Huisbezoeken slechts onder voorwaarden geoorloofd
Utrecht, 11 april 2007 - Op 11 april 2007 heeft de Centrale Raad van
Beroep, op dit gebied de hoogste rechterlijke instantie, in vier op de
toepassing van de Wet werk en bijstand betrekking hebbende zaken
uitspraak gedaan over de aanvaardbaarheid van onaangekondigde
huisbezoeken.
De Raad heeft geoordeeld dat huisbezoeken als zodanig een noodzakelijk
en adequaat controle-instrument kunnen zijn om de aanspraak op
bijstand te kunnen vaststellen. Bij het inzetten ervan moet echter
recht worden gedaan aan de in artikel 8 van het EVRM besloten liggende
waarborgen voor de bescherming van de persoonlijke levenssfeer van de
bijstandscliënt. Dit betekent dat aan de bijstandscliënt/bewoner
vooraf toestemming moet worden gevraagd voor het binnentreden en dat
hem vooraf moet worden medegedeeld dat het eventuele weigeren van
toestemming geen directe gevolgen heeft voor de bijstandsverlening.

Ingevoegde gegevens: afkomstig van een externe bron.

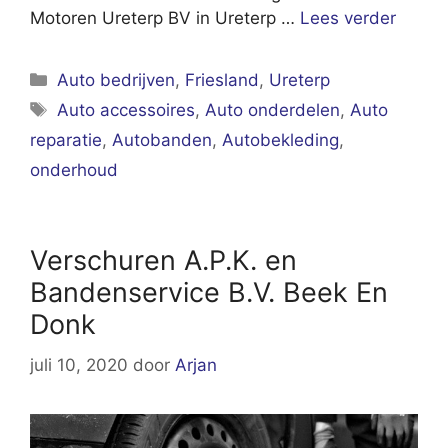
Motoren Ureterp BV in Ureterp …
Lees verder
Categorieën
Auto bedrijven
,
Friesland
,
Ureterp
Tags
Auto accessoires
,
Auto onderdelen
,
Auto
reparatie
,
Autobanden
,
Autobekleding
,
onderhoud
Verschuren A.P.K. en
Bandenservice B.V. Beek En
Donk
juli 10, 2020
door
Arjan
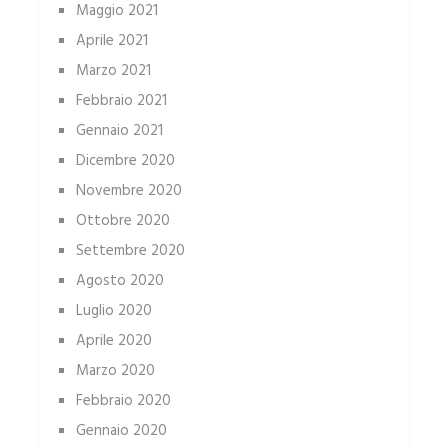
Maggio 2021
Aprile 2021
Marzo 2021
Febbraio 2021
Gennaio 2021
Dicembre 2020
Novembre 2020
Ottobre 2020
Settembre 2020
Agosto 2020
Luglio 2020
Aprile 2020
Marzo 2020
Febbraio 2020
Gennaio 2020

Slechts wanneer de gemeente op grond van feiten en omstandigheden
reden heeft om te twijfelen aan de rechtmatigheid van de
bijstandsverlening, behoeft het weigeren van toestemming niet zonder
gevolgen te blijven. De bewijslast dat de bewoner na voorgelicht te
zijn over zijn rechten, vrijwillig toestemming heeft gegeven voor het
binnentreden, berust op de gemeente.
In de uitspraak in de zaak (LJN BA2436) ging het om een
bijstandscliënt die volgens de gemeente tot een bepaalde risicogroep
behoorde, namelijk bijstandsontvangers die niet zelfstandig wonen,
maar inwonend zijn bij een ander. De desbetreffende cliënt woonde met
haar kinderen in bij haar ouders. Verder stond vast dat hetgeen bij de
gemeente over haar bekend was geen aanleiding vormde om te twijfelen
aan de juistheid van hetgeen zij eerder aan de gemeente over haar
woon- en leefsituatie had vermeld. Uitsluitend de omstandigheid dat
zij tot de groep van de inwonenden behoorde, was voor de gemeente
aanleiding om van haar medewerking voor het afleggen van een
huisbezoek te verlangen. Die medewerking werd door haar geweigerd,
waarna de bijstandsuitkering werd ingetrokken.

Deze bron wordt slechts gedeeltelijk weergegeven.